Все ангелы живут здесь (сборник) - Анатолий Малкин
Шрифт:
Интервал:
Закладка:
– Вот так и начинают торговаться.
– Старая шутка.
– Так и я не молодой.
– Не заметила.
– Правильно, дедушек обижать не хорошо.
– Напрашиваетесь на комплимент?
– Очень люблю.
– Поэтому и не скажу. – Ксения потянулась, выгибаясь почти в дугу, своим гибким, чудесной красоты телом, c торчащими вверх, словно дички на стволе яблони, темно-багровыми сосками небольшой груди – каждая из них легко умещалась в ладони, – повернулась к Зимину и уткнулась носом ему в шею.
Любили они друг друга в темноте уютного, но тесного номера. В переулках возле Елисейских Полей полно таких гостиниц, где можно спрятаться от чужих глаз.
– Почему он вам помогает?
– Его жена меня любит.
– Любит?
– Ну не так, как художника, конечно, но иногда поглядывает.
– Как же вы все видите?
– Я глазастый.
– На что это она могла поглядывать?
– На то самое. Как и ты.
– Это когда я так поглядывала?
– Ты просто слопала меня глазами.
– Знаете что, давайте вы помолчите немного?
– Как скажешь, солнышко.
Иногда Зимин, точно зная дату своего рождения, сам удивлялся, почему он так странно стареет.
Неужели только лекарство доктора Пети тому виной? Или гены любви у него какие-то особые?
Ведь он обещал себе, что, пока Ирина отсутствует, будет держать себя в руках – ну, просто из честности и уважения к ней. И все равно поддался искушению?
– Вы ее любите?
– Ирину? Любил. Да.
– За что?
– Ты смешная. Это не вопрос. Любят за просто. За ласку. За заботу. За терпение. За умение жить на два доллара и не вопить по этому поводу. За то, что была мне всем, когда у меня ничего не было. За то, что верила в меня. За то, что дралась за меня. И за то, что красивая, и умела любить, конечно, – мужики без этого умения женщину не ценят.

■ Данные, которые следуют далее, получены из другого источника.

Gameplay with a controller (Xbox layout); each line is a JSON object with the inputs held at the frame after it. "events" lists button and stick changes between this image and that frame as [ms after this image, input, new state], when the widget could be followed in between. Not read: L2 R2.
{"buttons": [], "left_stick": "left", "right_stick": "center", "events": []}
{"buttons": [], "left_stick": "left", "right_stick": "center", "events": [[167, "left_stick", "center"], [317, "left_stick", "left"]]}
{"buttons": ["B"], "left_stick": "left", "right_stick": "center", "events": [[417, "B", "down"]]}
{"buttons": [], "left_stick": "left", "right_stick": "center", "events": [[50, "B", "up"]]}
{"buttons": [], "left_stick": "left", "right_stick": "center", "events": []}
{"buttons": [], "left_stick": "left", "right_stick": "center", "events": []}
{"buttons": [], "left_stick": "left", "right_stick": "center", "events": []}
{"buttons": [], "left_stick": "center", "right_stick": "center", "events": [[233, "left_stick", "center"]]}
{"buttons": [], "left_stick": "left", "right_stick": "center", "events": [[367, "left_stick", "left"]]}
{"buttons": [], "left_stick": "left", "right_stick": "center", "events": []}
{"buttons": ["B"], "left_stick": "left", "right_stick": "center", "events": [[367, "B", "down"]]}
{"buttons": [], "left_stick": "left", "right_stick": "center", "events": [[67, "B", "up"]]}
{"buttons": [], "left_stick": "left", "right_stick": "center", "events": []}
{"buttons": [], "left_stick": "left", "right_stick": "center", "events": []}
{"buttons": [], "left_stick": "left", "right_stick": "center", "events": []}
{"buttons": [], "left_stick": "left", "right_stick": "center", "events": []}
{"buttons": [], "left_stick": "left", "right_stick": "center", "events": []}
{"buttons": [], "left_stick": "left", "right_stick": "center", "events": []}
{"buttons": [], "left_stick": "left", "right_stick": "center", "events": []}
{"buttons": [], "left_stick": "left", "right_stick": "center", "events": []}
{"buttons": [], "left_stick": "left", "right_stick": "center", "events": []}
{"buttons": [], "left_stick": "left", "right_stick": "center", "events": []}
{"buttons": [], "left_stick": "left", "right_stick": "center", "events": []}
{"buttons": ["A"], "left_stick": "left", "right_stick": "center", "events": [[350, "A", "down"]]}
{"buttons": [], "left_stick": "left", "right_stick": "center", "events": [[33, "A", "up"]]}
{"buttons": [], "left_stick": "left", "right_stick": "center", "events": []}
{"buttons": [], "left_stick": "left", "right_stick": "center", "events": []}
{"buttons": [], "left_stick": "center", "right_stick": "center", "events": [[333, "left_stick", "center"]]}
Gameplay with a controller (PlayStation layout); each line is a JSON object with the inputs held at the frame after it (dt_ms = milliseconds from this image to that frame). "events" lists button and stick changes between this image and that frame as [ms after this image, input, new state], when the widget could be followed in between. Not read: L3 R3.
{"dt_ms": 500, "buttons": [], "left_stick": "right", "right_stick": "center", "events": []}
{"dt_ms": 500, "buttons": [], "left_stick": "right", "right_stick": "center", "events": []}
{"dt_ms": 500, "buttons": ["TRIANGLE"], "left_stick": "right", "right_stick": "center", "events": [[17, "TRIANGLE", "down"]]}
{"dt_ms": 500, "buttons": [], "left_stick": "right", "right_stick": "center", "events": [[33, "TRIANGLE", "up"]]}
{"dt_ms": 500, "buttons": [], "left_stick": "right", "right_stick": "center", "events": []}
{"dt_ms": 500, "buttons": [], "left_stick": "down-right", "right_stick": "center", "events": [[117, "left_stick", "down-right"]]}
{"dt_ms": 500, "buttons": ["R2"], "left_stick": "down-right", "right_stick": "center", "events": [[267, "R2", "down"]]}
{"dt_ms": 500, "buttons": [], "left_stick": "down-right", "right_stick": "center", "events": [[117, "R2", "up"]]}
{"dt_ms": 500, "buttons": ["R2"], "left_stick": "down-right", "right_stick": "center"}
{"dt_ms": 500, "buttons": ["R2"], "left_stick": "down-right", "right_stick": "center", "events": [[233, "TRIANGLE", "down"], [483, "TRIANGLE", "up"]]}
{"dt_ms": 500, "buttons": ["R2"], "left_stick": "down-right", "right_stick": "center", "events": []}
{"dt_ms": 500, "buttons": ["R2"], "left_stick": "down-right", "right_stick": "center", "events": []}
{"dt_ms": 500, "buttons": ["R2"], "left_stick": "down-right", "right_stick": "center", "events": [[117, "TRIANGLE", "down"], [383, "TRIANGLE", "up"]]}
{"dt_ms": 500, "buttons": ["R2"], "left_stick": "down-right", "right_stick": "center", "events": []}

Кондиционер в комнате работал, как зверь, и было здорово прохладно, но Ксения, конечно, тут же выcунула голову из-под одеяла.
– Зачем же вы от такой уходите?
– Ты разницу между настоящим и прошедшим понимаешь?
– Так все дело в сексе?
– Ты не слышишь меня?
– Это мужская точка зрения.
– В этом-то и вся проблема. Не могу долго притворяться, когда не люблю.
После этого Ксения затихла надолго. Зимин даже подумал, что она заснула, и быстренько, нагишом, пошлепал к столику у окна, чтобы сварить кофейку, а когда вдруг обернулся, то встретился с таким ее трезвым взглядом, что даже покраснел, чего с ним давненько не бывало.
– Извини, думал, успею, пока ты спишь.
– Может, вы эксгибиционист?
– Мне хвастаться нечем. Злыдня. Кофе будешь?
– Не люблю растворимый. Может, в бар спустимся?
– Все?
– Вы меня пугаете. Сейчас в тридцать лет так не могут, а вы какой-то ненасытный.
– Откуда ты это знаешь, моя опытная?
– Много рассказывали. Что вы так смотрите?
– Нравишься очень.
– Правда?
– Ладно, одеваемся.
За темными шторами они незаметно пролюбили друг друга весь вечер, всю ночь и гостиничный завтрак. Поэтому отправились в маленькое уличное кафе, где официантки были черные, как уголь, ленивые и неуклюжие дылды, и смешно было заказывать им черный кофе и шампанское «Вдова Клико».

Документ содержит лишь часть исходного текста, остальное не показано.